BTW, something to add to this thread. I believe haproxies default tcp health check is a connection check. see https://www.haproxy.com/documentation/aloha/7-0/traffic-management/lb-layer7/health-checks/ "Checking a TCP Port" -> "The check is valid when the server answers with a SYN/ACK packet."

I might be wrong but the conclusion from this is:

  1. Hectors haproxy config doesn't make sense because there is no "expect" when using a TCP port check. All its checking is the monitor is up, not if its returning "ok". We will test this and report back.

  2. You might not need five.z2monitor at all. Connecting directly to the zopes http port with a tcp-check might tell you enough. It will succeed at least when the zserver threads are all busy which is a plus. Not sure what it will do if the db is disconnected though.

ok, further on it says in the docs it says "option tcp-check: Enables and allows tcp-check comment, connect/ send/ send-binary / expect sequences" so "expect" should work for tcp_check.
However point 2 still stands, you can get a decent LB behaviour just using the tcp port check on the normal zope server. The mistake to avoid is using http_check on the zope http port as that will make the service go down when its busy which isn't what you want.

that's a interesting approach but could be harmful; remember this?

BTW, you're checking the wrong documentation; you must not use Aloha's, but HAProxy open source version:

http://cbonte.github.io/haproxy-dconv/1.8/configuration.html#4-option%20tcp-check

if you are having network connection problems either its going to affect both the monitor and the http port it which case either healthcheck is as good.
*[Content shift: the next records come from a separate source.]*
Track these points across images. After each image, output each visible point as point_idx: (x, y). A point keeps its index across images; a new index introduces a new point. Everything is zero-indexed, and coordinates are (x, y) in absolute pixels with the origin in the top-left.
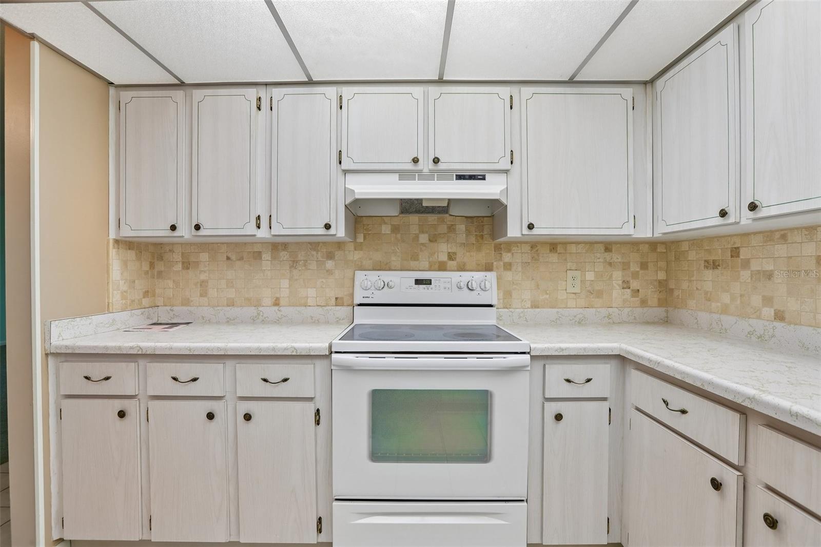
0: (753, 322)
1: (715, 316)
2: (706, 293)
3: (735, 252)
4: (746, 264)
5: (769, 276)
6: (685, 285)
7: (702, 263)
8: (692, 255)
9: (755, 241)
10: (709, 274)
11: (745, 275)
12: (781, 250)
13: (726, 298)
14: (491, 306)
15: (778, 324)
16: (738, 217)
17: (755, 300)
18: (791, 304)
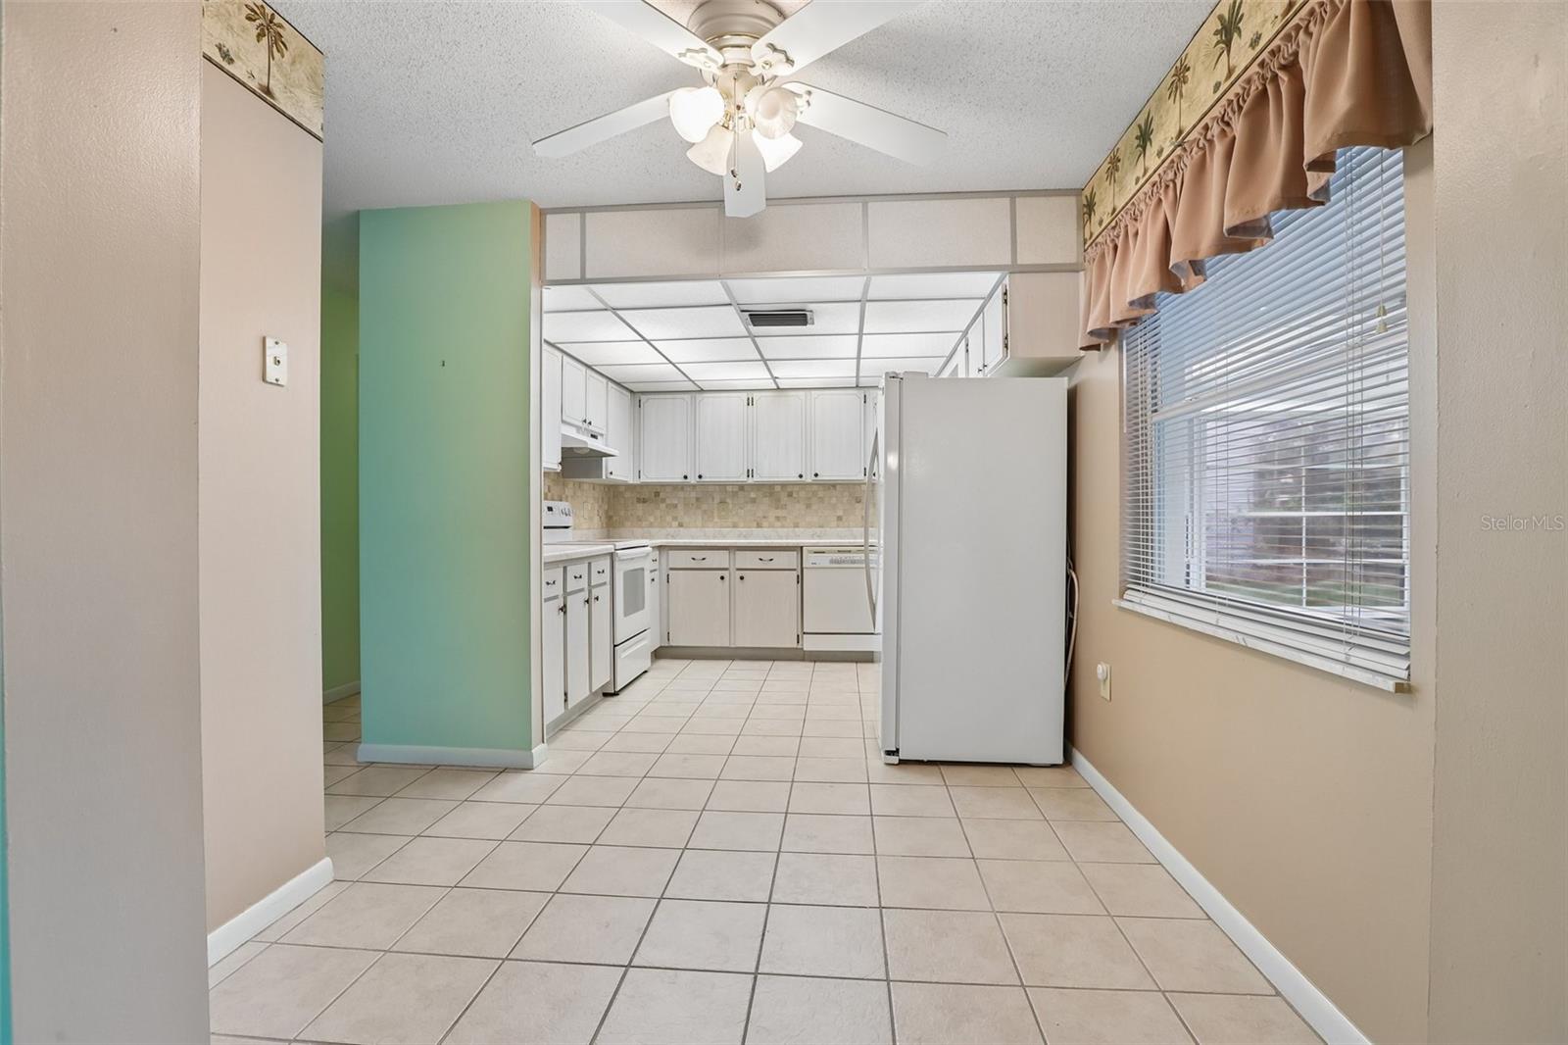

Or if affects the http port but not the monitor port... then the monitor healthcheck is going to say things a fine when its not instead of potentially rerouting traffic to a healthy server. This is the scenario that worries me the most. If there are cases of unhealthness that the monitor healthcheck don't cover.

@smcmahon Looking at your PR I couldn’t see where you added the monitor into the zope buildout. Hectors original suggestion used custom code because five.z2monitor is not enough by itself. Are you using collective.monitor?

Check the haproxy role changes. I discovered that sending "quit" was adequate to find out if the monitor was up. No custom Zope code needed.